Copia el fragmento del texto sobre la obesidad en la dinastía que va de "La obesidad era" a "desplazarse sin ayuda.", ambos incluidos, y cambia "Fiscón" por "el monarca".

DOCUMENTO:

※ ※ ※

La obesidad era otro rasgo distintivo de la dinastía. Fiscón, apodado por los alejandrinos como Kakergetes (el Malechor), presentaba una obesidad tan extrema que su vientre superaba la envergadura de dos brazos extendidos. El historiador galés señala que “sufría de una obesidad mórbida, con un vientre tan grande que su circunferencia superaba la envergadura de dos brazos extendidos”, y que apenas podía desplazarse sin ayuda.
Un senador romano lo describió como repulsivo, envuelto en un caftán rojo transparente, y consideró que su gordura era símbolo de la degeneración oriental. Llewellyn-Jones no descarta que este personaje haya inspirado figuras como el barón Vladimir Harkonnen de Dune o Jabba el Hutt de La guerra de las galaxias, y añade que “lo podríamos comparar también con el Jabba el Hutt de La guerra de las galaxias, un cuerpo que habla del poder, de la riqueza, de la indolencia y del vicio”.

※ ※ ※

[Un bloque de datos]
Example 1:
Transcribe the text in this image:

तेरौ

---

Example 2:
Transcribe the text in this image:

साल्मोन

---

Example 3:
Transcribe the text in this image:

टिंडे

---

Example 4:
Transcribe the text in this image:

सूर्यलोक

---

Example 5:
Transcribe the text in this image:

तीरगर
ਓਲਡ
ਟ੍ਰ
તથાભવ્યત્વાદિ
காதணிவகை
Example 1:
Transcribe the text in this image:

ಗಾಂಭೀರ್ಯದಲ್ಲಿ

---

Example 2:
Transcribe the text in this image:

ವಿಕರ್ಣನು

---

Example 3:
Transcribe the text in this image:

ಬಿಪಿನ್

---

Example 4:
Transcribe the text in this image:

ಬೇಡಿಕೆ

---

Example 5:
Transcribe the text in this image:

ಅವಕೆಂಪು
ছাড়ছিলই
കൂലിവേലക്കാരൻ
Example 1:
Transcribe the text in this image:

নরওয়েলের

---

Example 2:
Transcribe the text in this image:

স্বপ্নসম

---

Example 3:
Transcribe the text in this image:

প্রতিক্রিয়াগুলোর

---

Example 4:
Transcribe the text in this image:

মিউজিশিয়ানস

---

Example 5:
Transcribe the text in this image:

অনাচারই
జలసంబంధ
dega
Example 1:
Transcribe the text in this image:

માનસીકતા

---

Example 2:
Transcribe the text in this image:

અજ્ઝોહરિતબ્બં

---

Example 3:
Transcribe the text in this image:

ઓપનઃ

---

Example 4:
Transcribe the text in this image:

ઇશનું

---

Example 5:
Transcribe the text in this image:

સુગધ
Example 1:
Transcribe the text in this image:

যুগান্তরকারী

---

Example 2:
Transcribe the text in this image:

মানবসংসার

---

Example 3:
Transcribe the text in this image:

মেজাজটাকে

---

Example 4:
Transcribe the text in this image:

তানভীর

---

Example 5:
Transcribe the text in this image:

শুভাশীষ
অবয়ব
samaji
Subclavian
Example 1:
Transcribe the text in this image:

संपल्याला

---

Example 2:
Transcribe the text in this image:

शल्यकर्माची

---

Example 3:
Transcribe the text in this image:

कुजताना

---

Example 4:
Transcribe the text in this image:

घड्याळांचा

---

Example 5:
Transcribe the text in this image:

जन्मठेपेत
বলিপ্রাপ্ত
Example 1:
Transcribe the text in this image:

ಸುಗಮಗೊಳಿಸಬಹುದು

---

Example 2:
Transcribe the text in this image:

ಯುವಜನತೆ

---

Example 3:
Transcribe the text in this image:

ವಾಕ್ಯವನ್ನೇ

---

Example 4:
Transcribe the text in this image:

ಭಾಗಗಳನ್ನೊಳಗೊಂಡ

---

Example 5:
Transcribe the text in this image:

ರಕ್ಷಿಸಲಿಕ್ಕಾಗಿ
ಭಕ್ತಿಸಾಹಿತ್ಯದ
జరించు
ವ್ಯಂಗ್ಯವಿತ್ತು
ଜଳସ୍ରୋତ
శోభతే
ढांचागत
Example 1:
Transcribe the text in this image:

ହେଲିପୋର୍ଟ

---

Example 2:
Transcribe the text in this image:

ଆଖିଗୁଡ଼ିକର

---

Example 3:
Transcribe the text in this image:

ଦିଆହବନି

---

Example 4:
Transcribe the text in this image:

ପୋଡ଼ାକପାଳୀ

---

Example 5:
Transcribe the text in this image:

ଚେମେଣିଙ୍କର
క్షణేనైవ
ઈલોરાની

※ ※ ※

RESPUESTA FINAL:
La obesidad era otro rasgo distintivo de la dinastía. el monarca, apodado por los alejandrinos como Kakergetes (el Malechor), presentaba una obesidad tan extrema que su vientre superaba la envergadura de dos brazos extendidos. El historiador galés señala que “sufría de una obesidad mórbida, con un vientre tan grande que su circunferencia superaba la envergadura de dos brazos extendidos”, y que apenas podía desplazarse sin ayuda.